Extremely Preterm Infants Enrolled in RCTs Do Not Experience Worse Outcomes Compared to Infants Not Enrolled
21 Jun 2015
In a group of more than 5,000 extremely preterm infants, important in-hospital outcomes were neither better nor worse in infants enrolled in randomized clinical trials (RCTs) compared with eligible but nonenrolled infants, findings that may provide reassurance regarding concerns about performing RCTs in this vulnerable population, according to a study in the June 16 issue of JAMA.
It has been unknown whether participation in a neonatal RCT is independently associated with differences in outcomes. Elizabeth E. Foglia, M.D., of the University of Pennsylvania, Philadelphia, and colleagues compared in-hospital outcomes between extremely premature infants enrolled in RCTs and those who were eligible but not enrolled in RCTs conducted by the National Institute of Child Health and Human Development Neonatal Research Network between January 1999 and December 2012.
Six RCTs met the inclusion criteria.
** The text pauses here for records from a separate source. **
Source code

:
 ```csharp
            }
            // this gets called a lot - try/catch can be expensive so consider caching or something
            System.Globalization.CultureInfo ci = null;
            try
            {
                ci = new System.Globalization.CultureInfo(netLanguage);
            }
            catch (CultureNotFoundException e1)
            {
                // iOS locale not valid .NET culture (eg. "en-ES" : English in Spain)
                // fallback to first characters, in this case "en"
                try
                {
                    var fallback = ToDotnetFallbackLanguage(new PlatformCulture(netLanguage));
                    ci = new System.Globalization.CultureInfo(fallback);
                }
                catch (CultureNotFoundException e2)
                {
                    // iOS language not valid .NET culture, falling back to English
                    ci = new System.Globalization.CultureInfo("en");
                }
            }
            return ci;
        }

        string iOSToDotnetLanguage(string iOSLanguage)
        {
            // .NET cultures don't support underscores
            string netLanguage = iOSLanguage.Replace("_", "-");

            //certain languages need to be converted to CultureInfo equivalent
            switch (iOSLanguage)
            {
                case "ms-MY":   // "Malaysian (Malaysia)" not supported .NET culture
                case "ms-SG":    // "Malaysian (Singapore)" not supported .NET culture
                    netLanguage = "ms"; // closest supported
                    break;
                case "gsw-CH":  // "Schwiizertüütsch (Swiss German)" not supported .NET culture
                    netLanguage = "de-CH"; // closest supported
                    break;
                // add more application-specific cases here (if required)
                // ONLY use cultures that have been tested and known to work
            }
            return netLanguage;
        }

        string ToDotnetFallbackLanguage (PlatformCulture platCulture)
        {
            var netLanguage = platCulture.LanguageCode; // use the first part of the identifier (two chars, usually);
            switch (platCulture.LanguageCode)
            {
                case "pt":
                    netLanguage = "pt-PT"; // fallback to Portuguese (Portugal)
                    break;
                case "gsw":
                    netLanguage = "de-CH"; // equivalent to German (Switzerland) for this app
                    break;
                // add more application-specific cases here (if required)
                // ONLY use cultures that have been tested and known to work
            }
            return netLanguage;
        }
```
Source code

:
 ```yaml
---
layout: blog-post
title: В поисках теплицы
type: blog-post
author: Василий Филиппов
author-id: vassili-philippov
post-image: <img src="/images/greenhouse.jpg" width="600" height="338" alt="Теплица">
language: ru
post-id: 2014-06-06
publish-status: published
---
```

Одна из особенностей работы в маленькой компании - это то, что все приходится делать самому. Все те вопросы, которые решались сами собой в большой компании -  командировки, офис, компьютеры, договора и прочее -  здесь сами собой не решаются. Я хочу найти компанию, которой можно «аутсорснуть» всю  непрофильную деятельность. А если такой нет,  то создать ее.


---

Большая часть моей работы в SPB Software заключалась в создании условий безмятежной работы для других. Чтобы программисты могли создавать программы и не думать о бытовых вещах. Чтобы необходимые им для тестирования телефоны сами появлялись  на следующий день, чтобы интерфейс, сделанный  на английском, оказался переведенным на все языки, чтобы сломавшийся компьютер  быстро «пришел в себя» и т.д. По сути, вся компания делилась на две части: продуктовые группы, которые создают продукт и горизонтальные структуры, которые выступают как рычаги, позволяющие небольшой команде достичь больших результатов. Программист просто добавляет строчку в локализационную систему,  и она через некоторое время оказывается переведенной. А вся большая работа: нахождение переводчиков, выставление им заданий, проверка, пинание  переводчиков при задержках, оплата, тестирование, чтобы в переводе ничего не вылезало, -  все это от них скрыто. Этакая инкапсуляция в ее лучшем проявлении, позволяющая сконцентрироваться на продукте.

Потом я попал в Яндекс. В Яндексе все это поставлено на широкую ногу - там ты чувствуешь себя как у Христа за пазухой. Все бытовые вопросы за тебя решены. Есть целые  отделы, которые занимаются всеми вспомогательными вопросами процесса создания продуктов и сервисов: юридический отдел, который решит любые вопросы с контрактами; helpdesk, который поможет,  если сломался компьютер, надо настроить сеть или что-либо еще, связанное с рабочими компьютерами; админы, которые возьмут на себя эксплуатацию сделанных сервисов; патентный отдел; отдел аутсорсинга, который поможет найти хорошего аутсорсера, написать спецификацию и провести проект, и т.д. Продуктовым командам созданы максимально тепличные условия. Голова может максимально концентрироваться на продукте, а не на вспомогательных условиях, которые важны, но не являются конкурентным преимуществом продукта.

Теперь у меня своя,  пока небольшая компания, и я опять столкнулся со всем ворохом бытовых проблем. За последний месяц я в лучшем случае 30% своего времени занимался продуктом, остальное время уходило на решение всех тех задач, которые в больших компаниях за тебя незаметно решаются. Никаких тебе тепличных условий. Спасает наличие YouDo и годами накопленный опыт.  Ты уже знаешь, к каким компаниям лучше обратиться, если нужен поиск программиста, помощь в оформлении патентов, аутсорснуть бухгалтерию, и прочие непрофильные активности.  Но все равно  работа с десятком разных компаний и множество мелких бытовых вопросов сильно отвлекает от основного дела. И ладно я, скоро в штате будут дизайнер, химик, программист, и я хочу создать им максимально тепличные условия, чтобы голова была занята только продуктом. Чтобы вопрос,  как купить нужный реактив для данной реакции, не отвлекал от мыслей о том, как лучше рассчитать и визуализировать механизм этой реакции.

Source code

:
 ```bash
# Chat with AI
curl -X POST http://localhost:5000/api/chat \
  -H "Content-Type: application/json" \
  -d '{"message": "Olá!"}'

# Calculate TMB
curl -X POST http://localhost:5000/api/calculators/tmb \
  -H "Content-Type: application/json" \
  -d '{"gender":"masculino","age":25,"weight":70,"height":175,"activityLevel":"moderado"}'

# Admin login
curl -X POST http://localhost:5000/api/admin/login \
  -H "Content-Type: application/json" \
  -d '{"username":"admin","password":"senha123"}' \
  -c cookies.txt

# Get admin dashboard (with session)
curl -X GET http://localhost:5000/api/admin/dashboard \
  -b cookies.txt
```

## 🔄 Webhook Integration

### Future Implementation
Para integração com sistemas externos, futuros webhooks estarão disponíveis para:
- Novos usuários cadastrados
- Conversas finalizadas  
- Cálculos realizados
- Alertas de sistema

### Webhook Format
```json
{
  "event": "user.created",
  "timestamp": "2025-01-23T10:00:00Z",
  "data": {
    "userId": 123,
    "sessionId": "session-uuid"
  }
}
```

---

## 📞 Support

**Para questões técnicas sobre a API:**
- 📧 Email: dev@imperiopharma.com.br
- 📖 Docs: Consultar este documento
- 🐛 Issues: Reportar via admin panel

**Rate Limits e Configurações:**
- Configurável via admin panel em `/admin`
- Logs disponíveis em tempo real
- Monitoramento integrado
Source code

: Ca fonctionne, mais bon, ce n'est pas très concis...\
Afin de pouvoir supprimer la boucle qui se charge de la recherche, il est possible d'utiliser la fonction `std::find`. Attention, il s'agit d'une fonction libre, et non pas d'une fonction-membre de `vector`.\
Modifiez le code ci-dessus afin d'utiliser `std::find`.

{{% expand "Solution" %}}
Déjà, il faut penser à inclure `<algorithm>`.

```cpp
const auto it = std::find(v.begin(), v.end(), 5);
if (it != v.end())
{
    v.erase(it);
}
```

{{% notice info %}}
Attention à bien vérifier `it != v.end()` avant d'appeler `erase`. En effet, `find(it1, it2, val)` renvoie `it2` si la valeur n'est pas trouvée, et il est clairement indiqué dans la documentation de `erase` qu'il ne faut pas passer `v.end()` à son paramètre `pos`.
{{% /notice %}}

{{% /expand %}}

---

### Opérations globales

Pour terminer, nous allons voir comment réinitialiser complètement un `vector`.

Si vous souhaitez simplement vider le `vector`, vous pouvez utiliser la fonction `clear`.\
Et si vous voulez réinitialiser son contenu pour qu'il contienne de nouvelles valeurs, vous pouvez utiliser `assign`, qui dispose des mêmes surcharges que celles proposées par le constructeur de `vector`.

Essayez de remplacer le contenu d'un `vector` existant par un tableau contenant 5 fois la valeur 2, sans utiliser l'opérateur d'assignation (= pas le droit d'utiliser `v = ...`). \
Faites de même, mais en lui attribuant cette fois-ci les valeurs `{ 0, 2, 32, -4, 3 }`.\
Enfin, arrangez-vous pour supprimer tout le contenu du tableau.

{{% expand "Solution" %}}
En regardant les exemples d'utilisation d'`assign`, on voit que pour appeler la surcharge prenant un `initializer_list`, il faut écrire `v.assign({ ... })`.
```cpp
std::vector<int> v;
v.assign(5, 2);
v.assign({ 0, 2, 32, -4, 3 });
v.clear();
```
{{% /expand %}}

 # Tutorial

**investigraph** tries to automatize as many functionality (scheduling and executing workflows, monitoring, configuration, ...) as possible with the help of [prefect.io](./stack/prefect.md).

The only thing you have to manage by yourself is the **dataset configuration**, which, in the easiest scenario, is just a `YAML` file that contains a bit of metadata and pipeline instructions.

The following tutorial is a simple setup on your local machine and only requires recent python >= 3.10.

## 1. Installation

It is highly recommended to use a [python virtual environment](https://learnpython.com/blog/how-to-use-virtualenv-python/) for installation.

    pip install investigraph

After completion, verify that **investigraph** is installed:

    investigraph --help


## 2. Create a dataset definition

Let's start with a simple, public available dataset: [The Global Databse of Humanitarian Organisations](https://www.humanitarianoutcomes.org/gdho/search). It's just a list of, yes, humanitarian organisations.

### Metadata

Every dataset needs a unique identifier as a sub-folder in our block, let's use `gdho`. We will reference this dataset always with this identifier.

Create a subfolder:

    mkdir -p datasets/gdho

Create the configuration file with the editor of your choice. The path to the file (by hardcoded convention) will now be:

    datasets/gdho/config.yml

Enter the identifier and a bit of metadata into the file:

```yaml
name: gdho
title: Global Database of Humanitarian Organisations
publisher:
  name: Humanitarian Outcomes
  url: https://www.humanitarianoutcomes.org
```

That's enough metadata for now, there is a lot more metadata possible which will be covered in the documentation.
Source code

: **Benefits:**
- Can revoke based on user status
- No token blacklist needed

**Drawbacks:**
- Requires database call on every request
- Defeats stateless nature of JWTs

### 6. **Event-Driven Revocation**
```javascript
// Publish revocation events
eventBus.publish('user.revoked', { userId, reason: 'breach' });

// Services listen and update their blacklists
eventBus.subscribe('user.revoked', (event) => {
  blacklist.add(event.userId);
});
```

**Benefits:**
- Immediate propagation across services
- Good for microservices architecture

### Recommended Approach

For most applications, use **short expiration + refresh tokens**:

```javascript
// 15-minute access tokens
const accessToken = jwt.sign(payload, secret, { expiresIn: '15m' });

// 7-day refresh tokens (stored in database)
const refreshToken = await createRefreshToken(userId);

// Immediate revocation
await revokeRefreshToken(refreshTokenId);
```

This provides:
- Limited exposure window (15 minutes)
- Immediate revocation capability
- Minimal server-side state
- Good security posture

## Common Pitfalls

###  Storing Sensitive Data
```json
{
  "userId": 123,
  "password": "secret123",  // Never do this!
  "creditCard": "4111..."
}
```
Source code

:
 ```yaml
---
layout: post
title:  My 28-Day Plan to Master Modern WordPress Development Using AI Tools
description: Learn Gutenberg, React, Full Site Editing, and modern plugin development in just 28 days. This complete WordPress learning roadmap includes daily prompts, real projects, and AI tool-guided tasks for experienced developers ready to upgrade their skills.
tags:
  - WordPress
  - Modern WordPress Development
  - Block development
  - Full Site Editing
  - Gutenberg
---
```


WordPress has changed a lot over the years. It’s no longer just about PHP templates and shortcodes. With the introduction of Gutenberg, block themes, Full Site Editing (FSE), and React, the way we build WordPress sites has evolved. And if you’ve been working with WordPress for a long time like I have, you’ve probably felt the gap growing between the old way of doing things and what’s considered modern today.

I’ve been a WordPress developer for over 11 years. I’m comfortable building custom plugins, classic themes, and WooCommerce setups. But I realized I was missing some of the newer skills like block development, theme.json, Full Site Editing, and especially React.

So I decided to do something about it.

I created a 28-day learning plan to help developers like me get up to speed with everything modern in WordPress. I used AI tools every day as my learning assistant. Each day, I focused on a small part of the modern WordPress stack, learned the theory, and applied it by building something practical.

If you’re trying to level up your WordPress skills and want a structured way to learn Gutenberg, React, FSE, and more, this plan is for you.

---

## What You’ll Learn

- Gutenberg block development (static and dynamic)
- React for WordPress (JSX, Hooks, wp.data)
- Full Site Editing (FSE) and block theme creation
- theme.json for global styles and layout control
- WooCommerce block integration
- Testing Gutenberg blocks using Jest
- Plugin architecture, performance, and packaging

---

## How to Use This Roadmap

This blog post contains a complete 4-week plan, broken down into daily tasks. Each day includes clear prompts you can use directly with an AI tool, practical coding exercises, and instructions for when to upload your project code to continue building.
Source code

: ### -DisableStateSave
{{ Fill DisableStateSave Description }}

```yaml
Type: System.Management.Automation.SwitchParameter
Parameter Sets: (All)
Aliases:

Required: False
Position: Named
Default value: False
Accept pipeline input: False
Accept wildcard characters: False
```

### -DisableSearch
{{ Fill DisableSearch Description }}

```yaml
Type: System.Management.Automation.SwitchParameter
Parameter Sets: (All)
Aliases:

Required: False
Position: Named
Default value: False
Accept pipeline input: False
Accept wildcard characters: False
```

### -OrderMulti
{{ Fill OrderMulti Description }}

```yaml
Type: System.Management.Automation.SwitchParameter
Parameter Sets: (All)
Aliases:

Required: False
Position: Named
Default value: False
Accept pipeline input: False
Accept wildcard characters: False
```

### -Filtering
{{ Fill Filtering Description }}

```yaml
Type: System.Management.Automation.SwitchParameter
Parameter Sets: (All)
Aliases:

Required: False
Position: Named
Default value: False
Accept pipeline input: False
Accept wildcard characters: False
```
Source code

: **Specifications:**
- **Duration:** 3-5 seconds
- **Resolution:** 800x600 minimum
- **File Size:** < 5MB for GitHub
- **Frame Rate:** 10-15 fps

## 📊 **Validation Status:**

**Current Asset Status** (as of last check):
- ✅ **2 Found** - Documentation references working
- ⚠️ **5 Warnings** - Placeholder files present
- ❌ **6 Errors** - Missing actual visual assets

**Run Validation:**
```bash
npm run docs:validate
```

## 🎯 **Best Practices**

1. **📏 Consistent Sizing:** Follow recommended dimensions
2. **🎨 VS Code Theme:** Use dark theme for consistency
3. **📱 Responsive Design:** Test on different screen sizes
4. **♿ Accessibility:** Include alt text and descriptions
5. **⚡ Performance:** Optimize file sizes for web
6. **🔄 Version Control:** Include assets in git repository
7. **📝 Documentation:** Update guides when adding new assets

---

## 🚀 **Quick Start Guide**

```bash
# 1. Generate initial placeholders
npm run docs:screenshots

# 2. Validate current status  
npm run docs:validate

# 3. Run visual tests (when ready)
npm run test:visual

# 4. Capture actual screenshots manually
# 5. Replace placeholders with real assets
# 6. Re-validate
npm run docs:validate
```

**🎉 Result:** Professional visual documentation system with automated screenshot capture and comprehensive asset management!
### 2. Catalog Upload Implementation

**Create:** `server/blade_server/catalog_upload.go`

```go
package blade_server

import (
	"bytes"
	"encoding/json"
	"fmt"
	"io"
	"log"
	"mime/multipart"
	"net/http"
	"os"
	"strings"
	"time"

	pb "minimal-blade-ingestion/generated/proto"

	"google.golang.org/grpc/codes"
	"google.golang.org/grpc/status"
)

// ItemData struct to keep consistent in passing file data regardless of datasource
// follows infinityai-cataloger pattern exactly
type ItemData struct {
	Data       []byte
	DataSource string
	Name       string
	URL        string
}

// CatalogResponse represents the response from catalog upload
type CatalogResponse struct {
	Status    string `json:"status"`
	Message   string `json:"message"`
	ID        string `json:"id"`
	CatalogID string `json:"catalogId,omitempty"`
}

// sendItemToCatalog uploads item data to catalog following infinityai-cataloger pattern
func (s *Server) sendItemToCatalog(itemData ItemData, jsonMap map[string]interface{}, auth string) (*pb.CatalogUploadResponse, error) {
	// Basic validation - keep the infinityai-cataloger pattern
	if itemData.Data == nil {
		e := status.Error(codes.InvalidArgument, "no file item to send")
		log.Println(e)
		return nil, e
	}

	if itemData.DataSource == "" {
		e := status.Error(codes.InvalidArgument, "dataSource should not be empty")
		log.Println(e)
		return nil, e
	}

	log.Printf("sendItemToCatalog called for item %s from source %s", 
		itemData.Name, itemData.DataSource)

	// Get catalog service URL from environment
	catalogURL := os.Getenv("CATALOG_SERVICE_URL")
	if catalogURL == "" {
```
Of 5,389 eligible infants, 3,795 were enrolled in at least 1 RCT and 1,594 were not enrolled in any RCT. The researchers found that the primary outcome (a composite of death; bronchopulmonary dysplasia [a chronic lung disorder in infants]; severe brain injury; or severe retinopathy of prematurity [a sight-threatening abnormality of the eye]) did not differ significantly between groups (68 percent in enrolled group vs 69 percent in eligible but not enrolled group).There were no differences in the secondary outcomes (individual components of the primary outcome, culture-proven late-onset sepsis, and necrotizing enterocolitis (severe inflammation due to decreased blood flow that occurs in the intestines of premature infants) in the adjusted analysis. In addition, the primary outcome did not differ between groups when analyzed by individual trial.
“The present study did not find differences in mortality or neonatal morbidity between trial participants and nonparticipants. Similarly, meta-analyses of studies of adults and older children have demonstrated no significant differences in outcomes between trial participants and nonparticipants who were treated similarly outside trials,” the authors write.